→ **Work to complete**: Copy every line of the following data that includes the string "lines".

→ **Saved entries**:
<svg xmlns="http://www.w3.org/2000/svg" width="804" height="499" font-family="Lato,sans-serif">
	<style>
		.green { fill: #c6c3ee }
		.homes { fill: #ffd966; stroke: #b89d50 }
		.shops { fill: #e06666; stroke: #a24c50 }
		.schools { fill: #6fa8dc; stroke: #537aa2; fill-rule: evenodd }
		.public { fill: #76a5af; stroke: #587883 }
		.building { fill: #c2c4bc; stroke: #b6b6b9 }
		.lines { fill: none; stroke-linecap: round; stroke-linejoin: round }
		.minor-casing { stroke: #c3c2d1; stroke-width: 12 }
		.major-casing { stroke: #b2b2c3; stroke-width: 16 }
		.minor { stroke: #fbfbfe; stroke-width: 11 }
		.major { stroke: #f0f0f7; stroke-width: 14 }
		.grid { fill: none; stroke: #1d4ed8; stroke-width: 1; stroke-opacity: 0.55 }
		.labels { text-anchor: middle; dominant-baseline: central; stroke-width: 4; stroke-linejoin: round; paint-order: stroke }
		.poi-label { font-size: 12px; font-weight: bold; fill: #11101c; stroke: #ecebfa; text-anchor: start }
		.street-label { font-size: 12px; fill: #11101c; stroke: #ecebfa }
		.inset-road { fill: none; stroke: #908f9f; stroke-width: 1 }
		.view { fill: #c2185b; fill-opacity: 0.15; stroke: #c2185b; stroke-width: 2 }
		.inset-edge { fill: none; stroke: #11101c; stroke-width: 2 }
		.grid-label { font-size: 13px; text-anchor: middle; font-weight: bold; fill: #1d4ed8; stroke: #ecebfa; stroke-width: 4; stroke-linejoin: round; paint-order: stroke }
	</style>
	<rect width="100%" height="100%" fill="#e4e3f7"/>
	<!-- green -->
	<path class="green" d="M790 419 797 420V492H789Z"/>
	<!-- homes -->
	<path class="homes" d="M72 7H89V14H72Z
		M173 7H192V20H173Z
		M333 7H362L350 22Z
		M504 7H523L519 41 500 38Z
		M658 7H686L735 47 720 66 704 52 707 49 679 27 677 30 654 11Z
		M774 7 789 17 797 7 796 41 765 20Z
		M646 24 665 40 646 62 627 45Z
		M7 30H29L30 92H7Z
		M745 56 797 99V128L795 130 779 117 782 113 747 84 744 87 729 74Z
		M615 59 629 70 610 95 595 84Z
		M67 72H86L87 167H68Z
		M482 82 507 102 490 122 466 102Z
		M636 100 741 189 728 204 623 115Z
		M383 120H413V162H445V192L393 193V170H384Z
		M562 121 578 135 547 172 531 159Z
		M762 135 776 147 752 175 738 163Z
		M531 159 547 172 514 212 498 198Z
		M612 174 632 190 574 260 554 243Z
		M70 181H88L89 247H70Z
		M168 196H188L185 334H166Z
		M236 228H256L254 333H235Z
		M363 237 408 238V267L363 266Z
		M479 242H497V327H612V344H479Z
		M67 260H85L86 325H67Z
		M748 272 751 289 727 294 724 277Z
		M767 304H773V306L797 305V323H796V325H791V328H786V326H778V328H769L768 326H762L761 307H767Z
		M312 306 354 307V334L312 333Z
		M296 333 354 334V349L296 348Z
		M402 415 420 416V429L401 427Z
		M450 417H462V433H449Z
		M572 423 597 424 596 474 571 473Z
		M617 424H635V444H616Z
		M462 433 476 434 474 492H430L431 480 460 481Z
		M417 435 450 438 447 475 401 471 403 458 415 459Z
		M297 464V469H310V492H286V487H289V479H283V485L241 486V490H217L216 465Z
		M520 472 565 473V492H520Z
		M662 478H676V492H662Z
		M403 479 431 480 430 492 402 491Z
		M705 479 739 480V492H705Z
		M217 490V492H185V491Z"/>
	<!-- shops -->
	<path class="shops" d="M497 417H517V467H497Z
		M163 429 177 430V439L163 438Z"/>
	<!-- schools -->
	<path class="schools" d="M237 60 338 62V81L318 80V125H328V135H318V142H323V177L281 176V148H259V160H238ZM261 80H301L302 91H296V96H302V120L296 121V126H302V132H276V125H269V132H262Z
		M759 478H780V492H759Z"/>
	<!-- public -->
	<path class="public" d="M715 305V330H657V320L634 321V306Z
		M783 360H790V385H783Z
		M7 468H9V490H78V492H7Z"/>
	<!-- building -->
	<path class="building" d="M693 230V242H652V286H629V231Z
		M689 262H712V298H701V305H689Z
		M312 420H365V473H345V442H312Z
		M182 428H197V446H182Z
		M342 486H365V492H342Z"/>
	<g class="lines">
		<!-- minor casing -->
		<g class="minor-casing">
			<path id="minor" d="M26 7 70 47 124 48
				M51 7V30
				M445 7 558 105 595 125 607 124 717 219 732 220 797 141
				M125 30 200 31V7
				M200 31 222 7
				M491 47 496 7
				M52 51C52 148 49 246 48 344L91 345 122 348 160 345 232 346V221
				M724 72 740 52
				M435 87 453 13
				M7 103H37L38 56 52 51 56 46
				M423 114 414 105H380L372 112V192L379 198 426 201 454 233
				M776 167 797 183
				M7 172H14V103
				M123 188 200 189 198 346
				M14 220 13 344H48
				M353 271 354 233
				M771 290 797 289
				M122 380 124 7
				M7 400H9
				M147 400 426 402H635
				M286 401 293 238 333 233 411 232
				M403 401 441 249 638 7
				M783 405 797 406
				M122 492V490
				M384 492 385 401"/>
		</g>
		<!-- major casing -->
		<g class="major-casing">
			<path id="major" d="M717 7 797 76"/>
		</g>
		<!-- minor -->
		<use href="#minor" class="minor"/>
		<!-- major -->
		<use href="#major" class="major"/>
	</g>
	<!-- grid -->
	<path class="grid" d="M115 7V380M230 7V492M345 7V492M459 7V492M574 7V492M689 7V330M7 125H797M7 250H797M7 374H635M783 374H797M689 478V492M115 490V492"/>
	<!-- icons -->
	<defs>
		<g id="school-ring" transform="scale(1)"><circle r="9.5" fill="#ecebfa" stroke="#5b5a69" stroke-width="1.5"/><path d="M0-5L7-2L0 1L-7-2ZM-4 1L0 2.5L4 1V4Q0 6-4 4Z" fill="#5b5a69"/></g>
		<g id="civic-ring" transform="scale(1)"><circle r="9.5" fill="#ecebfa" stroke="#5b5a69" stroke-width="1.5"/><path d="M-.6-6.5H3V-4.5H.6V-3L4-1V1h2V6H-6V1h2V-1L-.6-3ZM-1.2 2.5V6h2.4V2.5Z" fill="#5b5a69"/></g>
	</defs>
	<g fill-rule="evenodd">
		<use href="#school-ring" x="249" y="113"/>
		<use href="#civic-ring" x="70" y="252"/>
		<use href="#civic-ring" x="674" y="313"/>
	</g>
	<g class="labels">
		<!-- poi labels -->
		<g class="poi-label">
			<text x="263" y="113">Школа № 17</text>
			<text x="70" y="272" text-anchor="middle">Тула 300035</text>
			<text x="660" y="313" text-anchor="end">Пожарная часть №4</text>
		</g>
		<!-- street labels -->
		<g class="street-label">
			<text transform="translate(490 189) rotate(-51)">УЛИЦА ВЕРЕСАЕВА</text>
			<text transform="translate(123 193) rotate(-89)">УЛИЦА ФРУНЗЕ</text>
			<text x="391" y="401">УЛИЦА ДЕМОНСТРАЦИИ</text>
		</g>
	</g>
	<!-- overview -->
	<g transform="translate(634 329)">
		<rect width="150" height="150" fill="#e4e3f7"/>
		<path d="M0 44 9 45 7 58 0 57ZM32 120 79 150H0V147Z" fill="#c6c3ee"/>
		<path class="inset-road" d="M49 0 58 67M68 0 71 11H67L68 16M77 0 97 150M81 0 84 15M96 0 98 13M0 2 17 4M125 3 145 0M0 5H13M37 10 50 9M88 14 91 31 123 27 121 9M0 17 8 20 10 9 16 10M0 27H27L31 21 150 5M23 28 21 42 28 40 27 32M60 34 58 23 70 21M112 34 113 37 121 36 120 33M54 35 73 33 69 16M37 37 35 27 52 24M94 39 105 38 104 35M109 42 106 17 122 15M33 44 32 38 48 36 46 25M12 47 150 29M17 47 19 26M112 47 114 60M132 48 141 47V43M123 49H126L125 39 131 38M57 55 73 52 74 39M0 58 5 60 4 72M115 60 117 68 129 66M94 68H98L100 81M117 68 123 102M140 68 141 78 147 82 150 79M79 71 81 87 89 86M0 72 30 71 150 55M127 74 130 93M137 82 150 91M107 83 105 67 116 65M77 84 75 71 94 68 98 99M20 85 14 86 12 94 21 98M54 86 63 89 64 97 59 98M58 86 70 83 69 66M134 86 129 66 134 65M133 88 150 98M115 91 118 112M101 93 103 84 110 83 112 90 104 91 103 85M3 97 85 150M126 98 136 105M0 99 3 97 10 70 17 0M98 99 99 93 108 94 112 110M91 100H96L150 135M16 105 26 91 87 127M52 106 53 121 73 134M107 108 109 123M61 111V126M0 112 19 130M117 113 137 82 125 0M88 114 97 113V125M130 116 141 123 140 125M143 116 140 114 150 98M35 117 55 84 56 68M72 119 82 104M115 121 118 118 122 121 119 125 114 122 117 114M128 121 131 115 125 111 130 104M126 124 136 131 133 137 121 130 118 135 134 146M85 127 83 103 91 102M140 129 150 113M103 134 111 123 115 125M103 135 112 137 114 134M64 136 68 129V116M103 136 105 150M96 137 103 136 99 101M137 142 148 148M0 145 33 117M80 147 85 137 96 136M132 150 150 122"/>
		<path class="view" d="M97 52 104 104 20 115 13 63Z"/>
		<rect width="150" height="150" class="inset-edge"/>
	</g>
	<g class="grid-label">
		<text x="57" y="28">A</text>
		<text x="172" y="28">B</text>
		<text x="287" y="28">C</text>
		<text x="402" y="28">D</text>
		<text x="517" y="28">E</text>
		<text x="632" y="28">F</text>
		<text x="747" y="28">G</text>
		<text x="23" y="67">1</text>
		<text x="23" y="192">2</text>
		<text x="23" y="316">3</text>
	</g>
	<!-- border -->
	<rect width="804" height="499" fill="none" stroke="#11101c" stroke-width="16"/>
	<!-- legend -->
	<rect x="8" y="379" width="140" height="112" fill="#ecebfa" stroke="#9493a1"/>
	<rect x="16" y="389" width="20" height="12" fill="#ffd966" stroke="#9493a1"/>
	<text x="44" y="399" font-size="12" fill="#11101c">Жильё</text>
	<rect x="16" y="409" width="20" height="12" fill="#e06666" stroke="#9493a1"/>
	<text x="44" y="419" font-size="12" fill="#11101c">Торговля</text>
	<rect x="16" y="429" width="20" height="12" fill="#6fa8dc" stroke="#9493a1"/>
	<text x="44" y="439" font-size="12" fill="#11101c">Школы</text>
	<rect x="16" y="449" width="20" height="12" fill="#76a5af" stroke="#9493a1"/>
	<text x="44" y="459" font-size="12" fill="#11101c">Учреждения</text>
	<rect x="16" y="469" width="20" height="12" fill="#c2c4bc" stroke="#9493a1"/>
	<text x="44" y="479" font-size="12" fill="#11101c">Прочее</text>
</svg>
==
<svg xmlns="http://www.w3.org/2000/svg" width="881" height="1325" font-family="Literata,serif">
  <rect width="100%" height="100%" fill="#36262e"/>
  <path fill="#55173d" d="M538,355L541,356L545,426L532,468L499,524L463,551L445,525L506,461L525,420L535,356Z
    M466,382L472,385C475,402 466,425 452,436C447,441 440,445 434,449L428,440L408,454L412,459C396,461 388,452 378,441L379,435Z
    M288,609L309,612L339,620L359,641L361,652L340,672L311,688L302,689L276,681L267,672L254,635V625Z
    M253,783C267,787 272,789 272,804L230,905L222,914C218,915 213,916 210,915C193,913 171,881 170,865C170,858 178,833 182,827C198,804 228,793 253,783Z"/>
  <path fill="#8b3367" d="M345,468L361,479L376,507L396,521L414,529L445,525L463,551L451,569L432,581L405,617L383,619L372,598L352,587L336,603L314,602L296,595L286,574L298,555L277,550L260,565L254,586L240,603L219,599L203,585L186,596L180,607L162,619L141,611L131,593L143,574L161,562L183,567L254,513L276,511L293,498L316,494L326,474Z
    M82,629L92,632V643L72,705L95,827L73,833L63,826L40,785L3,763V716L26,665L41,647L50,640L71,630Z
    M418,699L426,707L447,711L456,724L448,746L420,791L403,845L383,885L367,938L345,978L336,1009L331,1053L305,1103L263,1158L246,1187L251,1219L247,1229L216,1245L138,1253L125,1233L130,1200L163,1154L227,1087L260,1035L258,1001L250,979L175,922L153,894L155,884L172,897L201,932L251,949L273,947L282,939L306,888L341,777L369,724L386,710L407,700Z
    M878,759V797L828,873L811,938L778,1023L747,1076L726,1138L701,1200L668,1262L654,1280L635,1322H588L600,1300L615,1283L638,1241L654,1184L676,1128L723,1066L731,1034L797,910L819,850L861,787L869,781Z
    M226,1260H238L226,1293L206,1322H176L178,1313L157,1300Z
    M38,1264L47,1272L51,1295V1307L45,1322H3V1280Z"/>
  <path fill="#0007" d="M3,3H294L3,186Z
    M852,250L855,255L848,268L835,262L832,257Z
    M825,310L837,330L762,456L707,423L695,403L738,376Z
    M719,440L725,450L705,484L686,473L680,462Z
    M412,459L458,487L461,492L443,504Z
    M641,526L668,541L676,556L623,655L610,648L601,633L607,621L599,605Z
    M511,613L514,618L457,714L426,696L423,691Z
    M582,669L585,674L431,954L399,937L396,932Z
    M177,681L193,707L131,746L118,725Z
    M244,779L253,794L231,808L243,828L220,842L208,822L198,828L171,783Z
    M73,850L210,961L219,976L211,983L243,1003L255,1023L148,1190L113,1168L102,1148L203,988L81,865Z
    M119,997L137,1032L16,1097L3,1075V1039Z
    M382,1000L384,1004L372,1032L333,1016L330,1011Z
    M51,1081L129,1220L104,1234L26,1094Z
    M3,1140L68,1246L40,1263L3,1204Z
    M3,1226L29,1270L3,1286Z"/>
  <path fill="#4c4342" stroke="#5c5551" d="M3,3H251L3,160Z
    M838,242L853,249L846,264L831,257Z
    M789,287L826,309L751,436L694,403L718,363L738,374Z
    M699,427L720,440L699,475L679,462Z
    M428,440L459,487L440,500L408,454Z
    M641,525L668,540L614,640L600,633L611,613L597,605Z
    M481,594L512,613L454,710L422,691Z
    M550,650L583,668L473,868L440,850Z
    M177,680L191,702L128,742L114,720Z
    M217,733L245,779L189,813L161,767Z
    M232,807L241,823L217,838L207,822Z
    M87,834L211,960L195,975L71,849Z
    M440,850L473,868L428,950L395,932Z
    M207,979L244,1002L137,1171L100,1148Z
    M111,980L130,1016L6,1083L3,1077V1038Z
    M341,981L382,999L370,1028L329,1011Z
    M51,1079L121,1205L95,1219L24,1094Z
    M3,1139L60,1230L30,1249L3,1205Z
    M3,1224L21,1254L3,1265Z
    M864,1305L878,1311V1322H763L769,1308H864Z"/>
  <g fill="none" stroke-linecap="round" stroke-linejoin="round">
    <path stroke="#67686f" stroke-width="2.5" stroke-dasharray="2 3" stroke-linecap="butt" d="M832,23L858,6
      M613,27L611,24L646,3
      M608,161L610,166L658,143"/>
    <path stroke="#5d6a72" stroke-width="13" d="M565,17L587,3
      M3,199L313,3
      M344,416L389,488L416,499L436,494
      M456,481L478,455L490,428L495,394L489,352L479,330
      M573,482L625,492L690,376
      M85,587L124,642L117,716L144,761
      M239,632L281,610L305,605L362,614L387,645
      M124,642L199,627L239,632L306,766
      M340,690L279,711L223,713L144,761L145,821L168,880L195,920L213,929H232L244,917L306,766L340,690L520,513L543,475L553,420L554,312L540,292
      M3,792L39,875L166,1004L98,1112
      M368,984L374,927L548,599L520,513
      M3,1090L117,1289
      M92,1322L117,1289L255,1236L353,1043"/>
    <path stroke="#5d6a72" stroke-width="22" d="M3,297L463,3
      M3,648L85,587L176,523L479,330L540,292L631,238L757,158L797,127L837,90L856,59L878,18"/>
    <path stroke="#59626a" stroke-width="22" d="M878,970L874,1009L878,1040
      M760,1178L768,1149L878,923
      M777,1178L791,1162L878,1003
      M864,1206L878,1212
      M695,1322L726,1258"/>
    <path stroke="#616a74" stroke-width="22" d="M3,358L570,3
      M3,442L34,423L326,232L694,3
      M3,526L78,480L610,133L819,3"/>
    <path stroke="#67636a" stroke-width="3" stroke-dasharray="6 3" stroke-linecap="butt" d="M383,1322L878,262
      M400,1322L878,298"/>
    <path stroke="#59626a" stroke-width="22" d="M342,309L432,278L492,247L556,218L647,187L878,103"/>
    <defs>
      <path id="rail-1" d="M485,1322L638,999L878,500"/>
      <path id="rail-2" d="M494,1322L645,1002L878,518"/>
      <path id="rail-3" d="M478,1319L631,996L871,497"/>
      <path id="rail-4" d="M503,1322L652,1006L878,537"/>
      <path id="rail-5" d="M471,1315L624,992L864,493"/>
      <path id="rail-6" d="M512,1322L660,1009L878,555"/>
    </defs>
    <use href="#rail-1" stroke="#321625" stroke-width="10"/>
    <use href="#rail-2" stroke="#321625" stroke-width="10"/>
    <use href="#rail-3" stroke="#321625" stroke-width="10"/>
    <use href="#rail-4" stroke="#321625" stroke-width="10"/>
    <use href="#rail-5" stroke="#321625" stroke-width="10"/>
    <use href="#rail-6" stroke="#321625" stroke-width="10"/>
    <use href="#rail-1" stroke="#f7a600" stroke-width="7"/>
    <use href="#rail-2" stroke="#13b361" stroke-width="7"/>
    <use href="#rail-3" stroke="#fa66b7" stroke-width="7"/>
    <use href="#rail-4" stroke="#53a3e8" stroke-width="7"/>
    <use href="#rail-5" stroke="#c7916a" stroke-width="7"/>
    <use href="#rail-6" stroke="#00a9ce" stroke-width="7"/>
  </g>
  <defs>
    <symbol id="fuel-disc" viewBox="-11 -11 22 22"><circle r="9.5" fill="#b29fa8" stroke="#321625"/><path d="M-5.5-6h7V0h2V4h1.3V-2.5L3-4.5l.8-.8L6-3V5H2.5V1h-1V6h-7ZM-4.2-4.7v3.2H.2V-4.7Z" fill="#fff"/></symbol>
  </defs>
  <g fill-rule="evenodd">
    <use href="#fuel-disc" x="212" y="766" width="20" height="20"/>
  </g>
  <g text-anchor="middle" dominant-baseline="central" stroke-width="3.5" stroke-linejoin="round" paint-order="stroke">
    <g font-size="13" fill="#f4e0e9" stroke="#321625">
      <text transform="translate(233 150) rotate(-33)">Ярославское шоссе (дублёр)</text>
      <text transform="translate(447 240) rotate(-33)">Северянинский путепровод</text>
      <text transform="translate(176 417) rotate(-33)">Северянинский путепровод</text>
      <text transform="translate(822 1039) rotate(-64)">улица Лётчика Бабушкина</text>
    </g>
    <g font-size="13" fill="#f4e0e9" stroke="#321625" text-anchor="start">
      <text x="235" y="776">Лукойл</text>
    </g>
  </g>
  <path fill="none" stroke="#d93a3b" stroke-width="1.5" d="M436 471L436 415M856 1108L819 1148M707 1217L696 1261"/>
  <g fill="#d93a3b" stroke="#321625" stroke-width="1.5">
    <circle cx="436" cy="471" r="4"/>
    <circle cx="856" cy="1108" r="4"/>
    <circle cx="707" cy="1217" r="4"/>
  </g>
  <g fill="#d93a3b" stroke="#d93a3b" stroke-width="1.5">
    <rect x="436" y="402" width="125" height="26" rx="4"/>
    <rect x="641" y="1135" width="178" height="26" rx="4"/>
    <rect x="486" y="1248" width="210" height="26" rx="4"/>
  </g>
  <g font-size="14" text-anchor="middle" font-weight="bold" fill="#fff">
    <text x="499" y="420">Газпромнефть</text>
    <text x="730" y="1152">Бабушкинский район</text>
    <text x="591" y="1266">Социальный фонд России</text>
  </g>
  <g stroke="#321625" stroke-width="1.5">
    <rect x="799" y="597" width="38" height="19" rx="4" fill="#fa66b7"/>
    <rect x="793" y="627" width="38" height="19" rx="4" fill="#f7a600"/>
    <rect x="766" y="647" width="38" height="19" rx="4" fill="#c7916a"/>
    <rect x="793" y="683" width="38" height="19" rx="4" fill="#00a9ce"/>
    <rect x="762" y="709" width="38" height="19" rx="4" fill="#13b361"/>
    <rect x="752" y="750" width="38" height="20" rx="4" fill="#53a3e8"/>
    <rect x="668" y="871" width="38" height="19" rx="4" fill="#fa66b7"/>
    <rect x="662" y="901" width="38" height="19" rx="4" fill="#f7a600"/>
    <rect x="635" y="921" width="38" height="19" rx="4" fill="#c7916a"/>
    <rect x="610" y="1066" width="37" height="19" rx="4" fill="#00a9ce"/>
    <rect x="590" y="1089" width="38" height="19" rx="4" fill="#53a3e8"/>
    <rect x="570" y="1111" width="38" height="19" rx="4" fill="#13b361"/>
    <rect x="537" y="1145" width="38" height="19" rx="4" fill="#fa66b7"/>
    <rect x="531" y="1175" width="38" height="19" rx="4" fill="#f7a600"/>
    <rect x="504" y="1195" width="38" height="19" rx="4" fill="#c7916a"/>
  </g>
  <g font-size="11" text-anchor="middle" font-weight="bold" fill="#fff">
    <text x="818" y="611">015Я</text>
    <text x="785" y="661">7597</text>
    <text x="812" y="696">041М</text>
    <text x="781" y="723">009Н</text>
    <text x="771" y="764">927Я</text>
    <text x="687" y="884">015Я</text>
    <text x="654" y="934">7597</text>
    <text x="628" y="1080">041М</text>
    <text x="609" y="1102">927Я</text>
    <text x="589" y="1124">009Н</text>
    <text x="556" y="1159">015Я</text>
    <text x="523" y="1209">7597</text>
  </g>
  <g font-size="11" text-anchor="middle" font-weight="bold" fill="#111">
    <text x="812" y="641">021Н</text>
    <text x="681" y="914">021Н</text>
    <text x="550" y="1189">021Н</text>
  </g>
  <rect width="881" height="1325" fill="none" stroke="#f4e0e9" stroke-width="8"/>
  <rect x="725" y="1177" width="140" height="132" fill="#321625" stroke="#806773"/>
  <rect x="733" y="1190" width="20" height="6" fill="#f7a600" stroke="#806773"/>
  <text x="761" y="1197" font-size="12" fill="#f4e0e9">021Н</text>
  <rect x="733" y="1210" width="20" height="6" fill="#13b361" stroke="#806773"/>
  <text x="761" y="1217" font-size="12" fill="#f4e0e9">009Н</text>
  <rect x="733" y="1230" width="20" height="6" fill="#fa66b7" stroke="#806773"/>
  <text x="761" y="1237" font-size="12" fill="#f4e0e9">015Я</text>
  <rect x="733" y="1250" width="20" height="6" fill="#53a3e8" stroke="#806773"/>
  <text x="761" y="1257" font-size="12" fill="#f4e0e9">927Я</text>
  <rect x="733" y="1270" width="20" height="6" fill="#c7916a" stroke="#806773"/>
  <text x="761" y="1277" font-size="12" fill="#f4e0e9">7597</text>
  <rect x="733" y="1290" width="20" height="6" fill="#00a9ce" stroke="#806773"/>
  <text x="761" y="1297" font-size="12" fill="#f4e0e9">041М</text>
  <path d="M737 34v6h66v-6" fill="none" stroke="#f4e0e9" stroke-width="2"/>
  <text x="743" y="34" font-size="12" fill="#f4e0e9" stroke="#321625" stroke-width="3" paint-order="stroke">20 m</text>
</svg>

→ **Solution to the exercise**:
		.lines { fill: none; stroke-linecap: round; stroke-linejoin: round }
	<g class="lines">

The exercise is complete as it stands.